Hi, I am a graduate student who began RNA-seq data analysis recently.
I am having a trouble with testing RNA-seq analysis using a set of data provided from Nature Protocols (Differential gene and transcript expression analysis of RNA-seq experiments with TopHat and Cufflinks. Trapnell et al.).

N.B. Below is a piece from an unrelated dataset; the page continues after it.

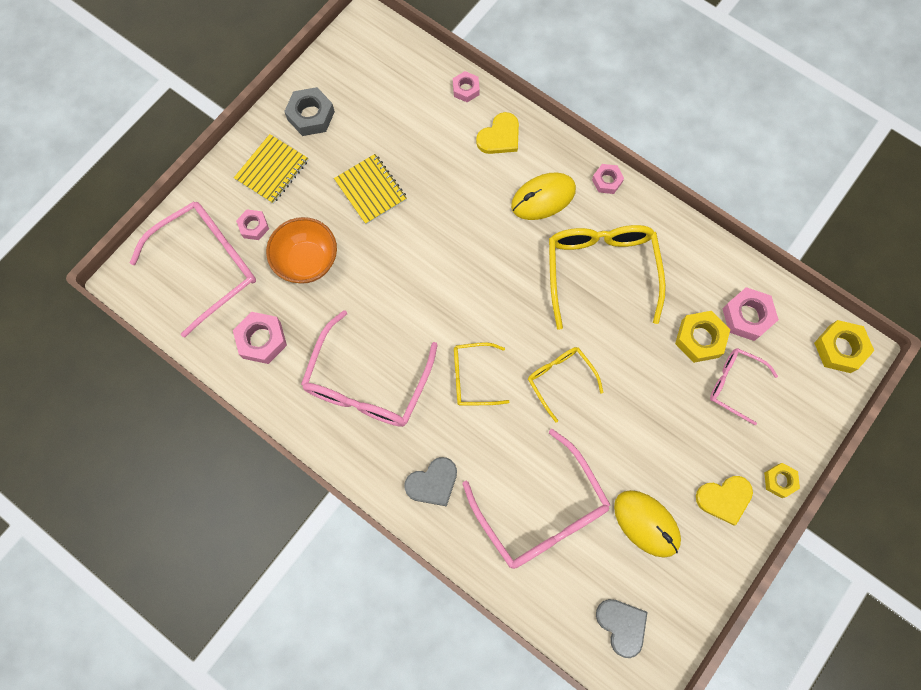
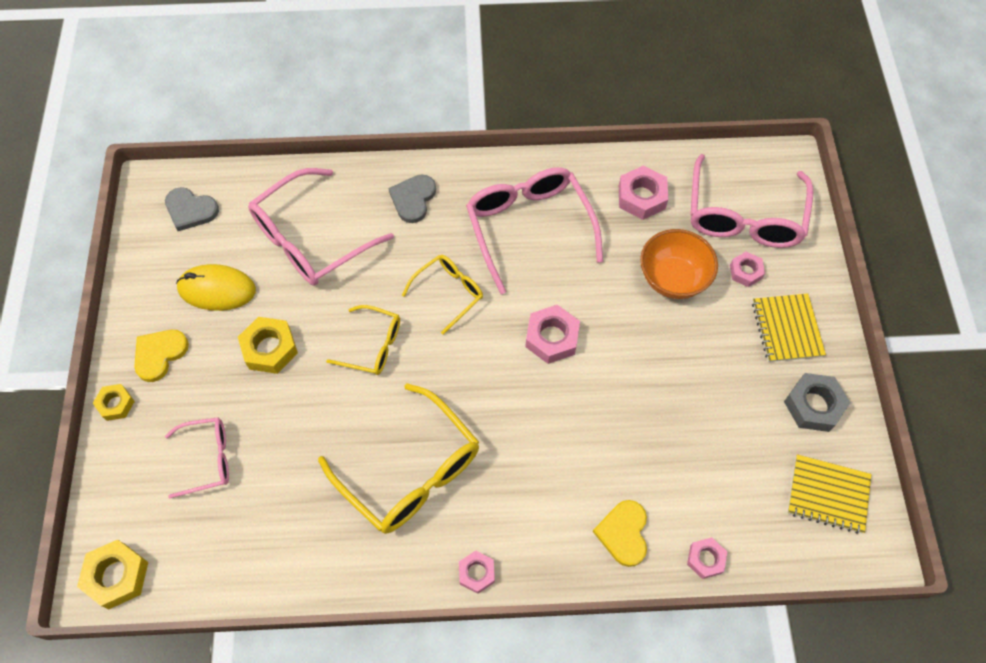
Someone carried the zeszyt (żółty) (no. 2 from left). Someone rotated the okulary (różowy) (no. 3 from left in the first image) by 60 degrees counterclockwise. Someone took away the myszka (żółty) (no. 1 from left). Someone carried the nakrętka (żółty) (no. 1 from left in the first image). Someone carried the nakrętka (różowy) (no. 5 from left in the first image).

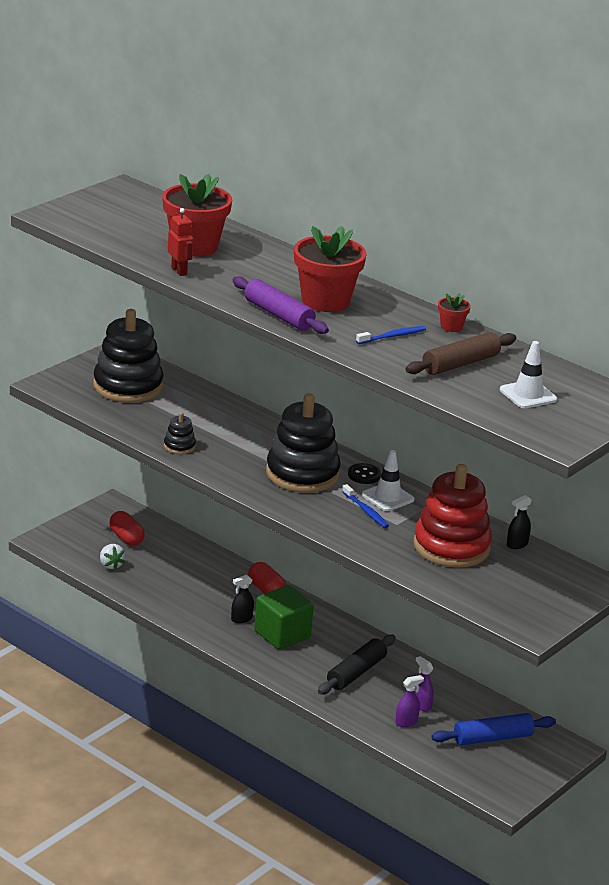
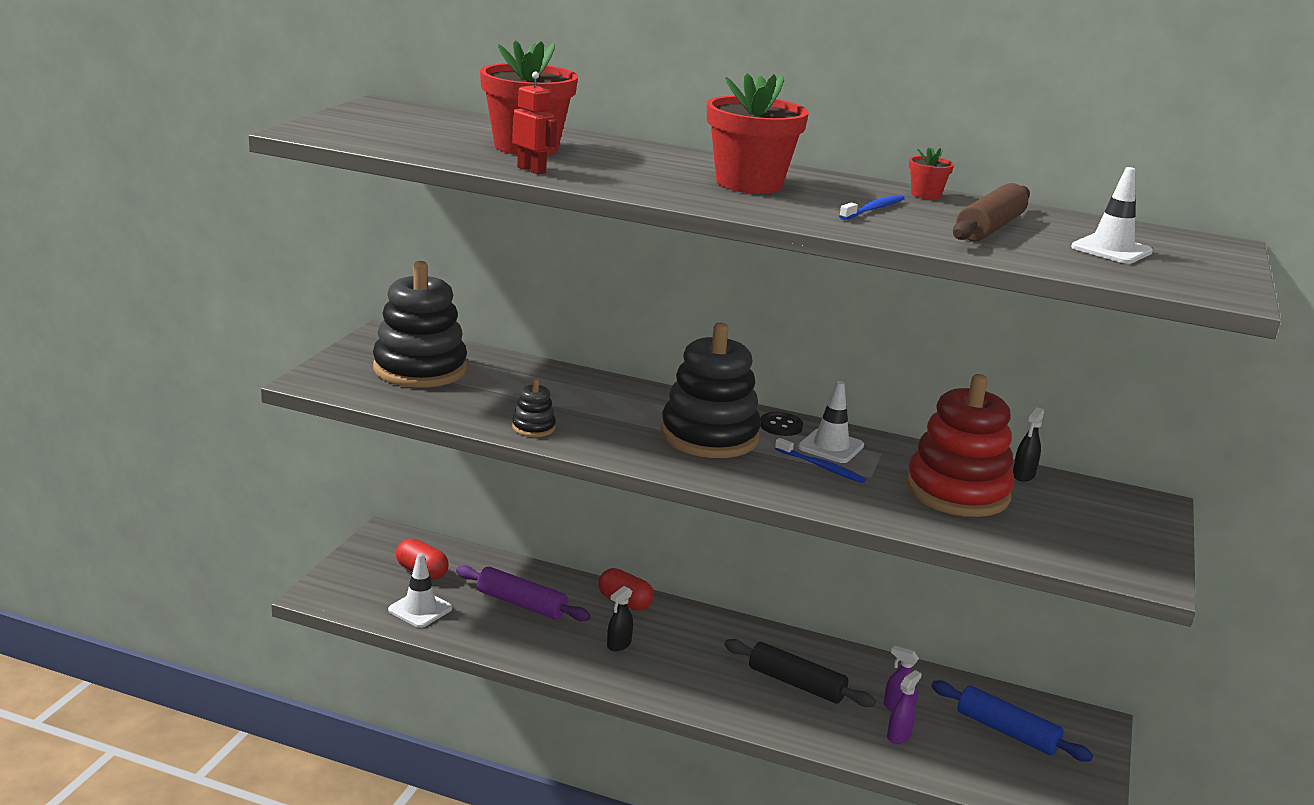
Someone swapped the truskawka (biały) for the pachołek (biały) (no. 1 from left). Someone carried the wałek do ciasta (fioletowy). Someone took away the sześcian (zielony). Someone rotated the wałek do ciasta (czarny) by 75 degrees counterclockwise. Someone rotated the wałek do ciasta (niebieski) by 75 degrees clockwise.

In the TopHat part, I used own juction and used annotation from Ensembl fruit fly gene set data (in a gtf format; ftp://ftp.ensembl.org/pub/release-75/gtf/drosophila_melanogaster/Drosophila_melanogaster.BDGP5.75.gtf.gz). At first it seemed running fine, but after a couple of minute an error message shows up:
Fatal error: Tool execution failed [2014-06-17 06:29:59] Beginning TopHat run (v2.0.9)
[2014-06-17 06:29:59] Checking for Bowtie Bowtie version: 22.214.171.124
[2014-06-17 06:29:59] Checking for Samtools Samtools version: 0.1.18.0
[2014-06-17 06:29:59] Checking for Bowtie index files (genome)..

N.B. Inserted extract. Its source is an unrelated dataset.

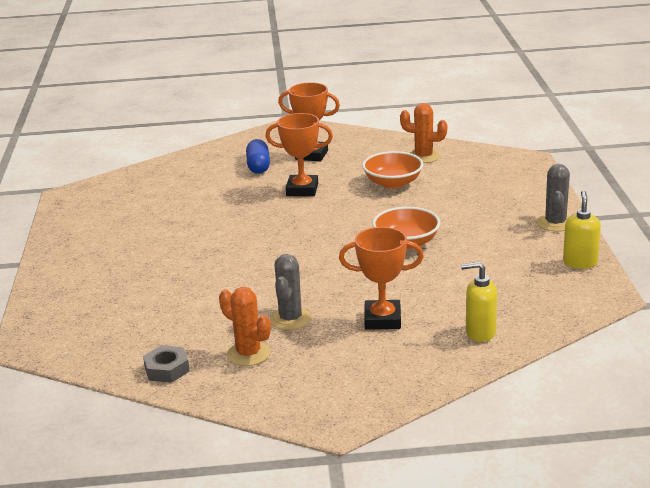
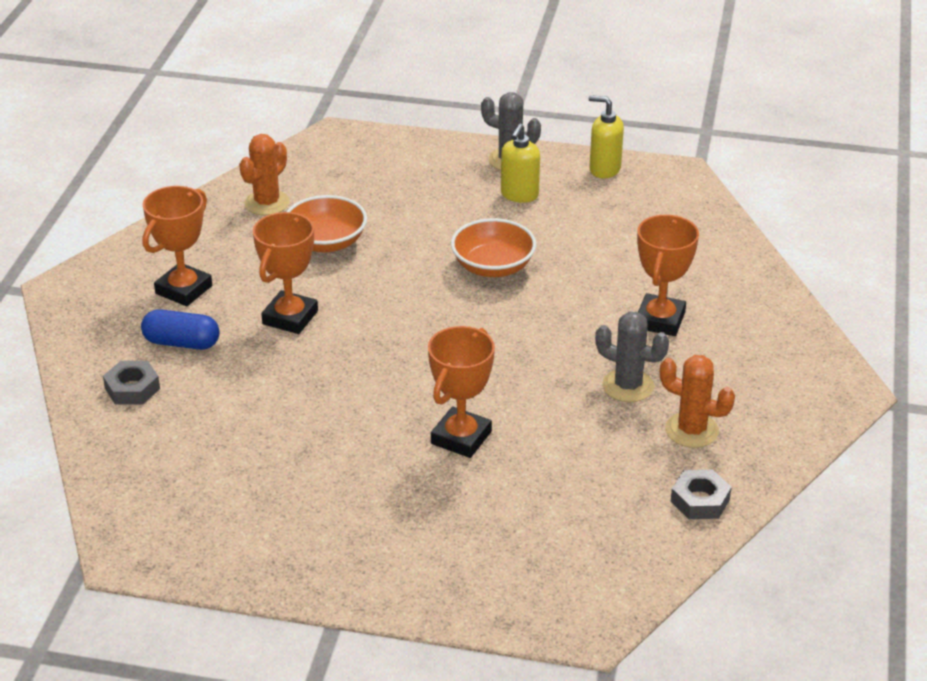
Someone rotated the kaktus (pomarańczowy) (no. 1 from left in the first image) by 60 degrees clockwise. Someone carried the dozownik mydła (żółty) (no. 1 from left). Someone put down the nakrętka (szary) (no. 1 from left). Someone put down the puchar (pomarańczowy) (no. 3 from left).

[2014-06-17 06:29:59] Checking for reference FASTA file
[2014-06-17 06:29:59] Generating SAM header for /galaxy/data/dm3/bowtie2_index/dm3 format: fastq quality scale: phred33 (default)

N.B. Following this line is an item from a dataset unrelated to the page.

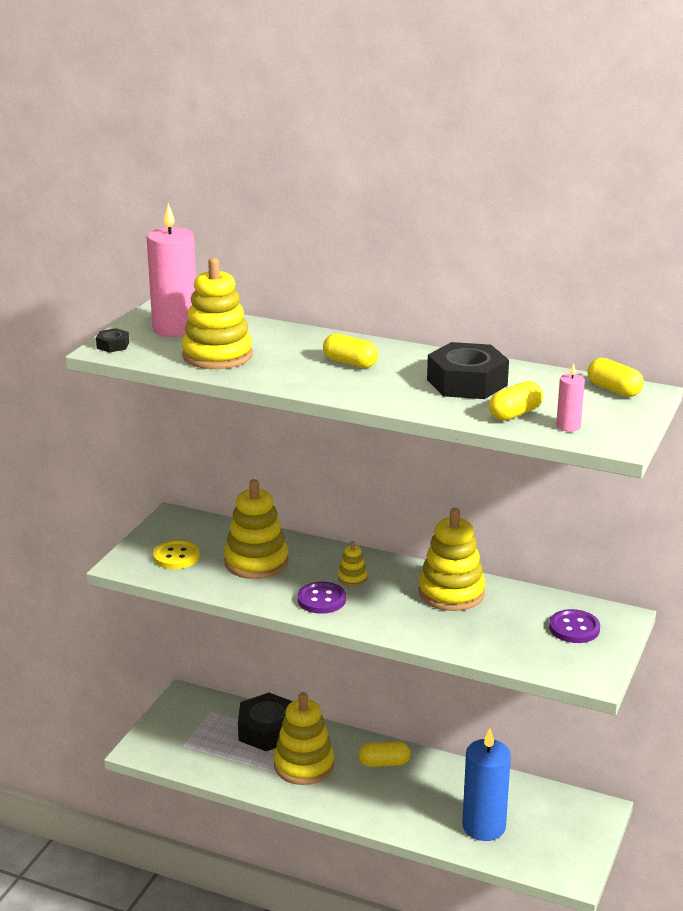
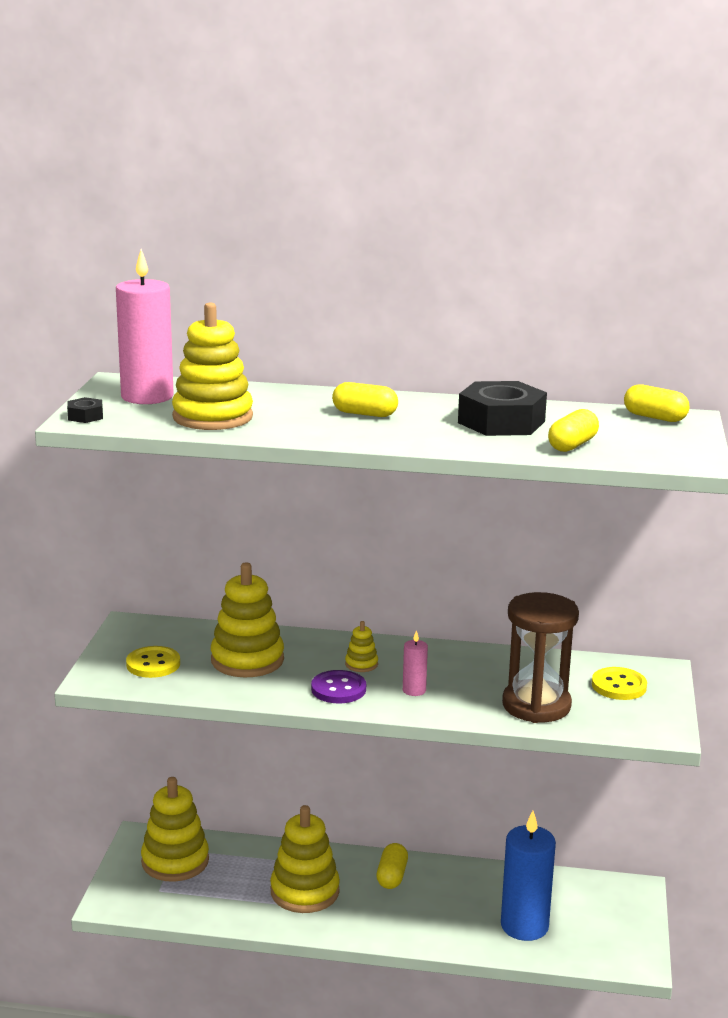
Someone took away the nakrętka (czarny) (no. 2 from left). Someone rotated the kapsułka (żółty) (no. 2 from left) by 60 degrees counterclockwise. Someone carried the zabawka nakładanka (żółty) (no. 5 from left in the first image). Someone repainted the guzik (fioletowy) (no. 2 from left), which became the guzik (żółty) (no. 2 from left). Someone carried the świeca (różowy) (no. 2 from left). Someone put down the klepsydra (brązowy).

[2014-06-17 06:30:01] Reading known junctions from GTF file
[2014-06-17 06:30:05] Preparing reads left reads: min. length=75, max. length=75, 11607353 kept reads (0 discarded) right reads: min. length=75, max. length=75, 11607353 kept reads (0 discarded)
[2014-06-17 06:32:35] Building transcriptome data files..
[2014-06-17 06:32:39] Building Bowtie index from dataset_8400771.fa
[FAILED] Error: Couldn't build bowtie index with err = 1
Trying to find a solution to this problem, I came across to a comment:
The gtf and the reference fasta files identifiers must be the same. Consider to update the chromosome/contig names in all your annotation files
(gtf, gff, dbsnp vcf, etc)
I did not understand exactly, but somehow there is a mismatch between the gene data set and reference in Galaxy. Could you help me with this matter? Has this error caused by uploading wrong gene data set?